Two weeks before going into quarantine, I had the vaccine injected into my arm through an intravenous drip, which took about two hours.
The vaccine was given in advance so my body had a chance to develop the immune cells it needed to prevent infection before I went into quarantine.
When I got to FluCamp, I was shown to an isolation room where I would spend the next two weeks. I was unable to leave and not allowed any visitors.
Staff took my blood pressure, carried out checks on my heart and tested my lung capacity. After a couple of days of settling in, I was deliberately exposed to the RSV virus.
This meant lying on my back with my head hanging at a slight angle over the end of the bed, while a solution containing virus particles was squirted up my nose.
I had to stay still for ten minutes to stop it running out again. The staff constantly reassured me that I was in safe hands.
They checked my vital signs — such as temperature and heart rate — several times a day, and every few days I also had blood tests so the researchers could see if my immune system was producing the cells needed to fight the RSV infection.

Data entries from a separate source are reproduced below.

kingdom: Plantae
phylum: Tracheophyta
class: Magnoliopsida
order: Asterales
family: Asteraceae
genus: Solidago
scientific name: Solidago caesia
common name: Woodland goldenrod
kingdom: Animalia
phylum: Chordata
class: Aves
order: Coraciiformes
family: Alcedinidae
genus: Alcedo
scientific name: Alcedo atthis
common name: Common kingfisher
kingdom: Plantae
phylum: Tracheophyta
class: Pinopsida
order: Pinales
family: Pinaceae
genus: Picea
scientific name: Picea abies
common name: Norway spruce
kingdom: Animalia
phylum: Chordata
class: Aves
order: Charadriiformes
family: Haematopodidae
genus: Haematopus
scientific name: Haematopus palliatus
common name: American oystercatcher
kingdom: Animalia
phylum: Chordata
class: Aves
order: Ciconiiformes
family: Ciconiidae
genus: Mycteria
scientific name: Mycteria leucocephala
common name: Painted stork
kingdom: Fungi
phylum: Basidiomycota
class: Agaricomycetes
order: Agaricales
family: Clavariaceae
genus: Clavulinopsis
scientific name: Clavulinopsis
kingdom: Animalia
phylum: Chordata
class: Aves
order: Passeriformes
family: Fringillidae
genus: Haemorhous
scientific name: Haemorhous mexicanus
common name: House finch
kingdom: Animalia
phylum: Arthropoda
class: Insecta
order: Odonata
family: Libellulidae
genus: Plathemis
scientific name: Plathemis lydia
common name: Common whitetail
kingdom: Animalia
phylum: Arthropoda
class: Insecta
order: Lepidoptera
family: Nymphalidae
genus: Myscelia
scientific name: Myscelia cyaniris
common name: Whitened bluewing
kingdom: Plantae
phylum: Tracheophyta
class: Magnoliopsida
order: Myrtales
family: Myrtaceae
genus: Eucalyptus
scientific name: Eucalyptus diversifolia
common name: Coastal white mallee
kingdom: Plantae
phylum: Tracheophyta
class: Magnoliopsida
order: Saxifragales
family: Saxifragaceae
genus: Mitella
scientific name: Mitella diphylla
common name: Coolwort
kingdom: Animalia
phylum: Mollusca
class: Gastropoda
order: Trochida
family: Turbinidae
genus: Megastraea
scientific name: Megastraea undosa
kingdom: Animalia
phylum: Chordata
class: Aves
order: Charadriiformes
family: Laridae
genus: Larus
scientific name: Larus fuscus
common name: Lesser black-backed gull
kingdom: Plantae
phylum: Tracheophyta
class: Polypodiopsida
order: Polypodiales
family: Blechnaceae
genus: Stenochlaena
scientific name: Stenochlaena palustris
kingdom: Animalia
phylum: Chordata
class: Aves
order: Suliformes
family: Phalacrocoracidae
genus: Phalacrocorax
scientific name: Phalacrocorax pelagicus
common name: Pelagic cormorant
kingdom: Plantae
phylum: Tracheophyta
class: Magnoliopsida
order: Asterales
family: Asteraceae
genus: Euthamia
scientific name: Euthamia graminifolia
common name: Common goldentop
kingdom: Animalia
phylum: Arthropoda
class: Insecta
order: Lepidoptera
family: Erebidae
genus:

Throughout the two-week process I felt fine. I passed the time by watching films and TV shows on Netflix, and playing games on the PlayStation in my room. There was no window to the outside but there was a small one that looked across the corridor to another isolation room, where a fellow volunteer was quarantined.
We wrote our phone numbers on bits of paper and held them up against the glass so we could chat to each other throughout the day.
The first week went quickly — it felt exciting to be part of cutting-edge science. But the second week really dragged and by the end I couldn’t wait to get out.
But if I had the chance to do it again, or to be involved in testing a potential coronavirus vaccine, I definitely would.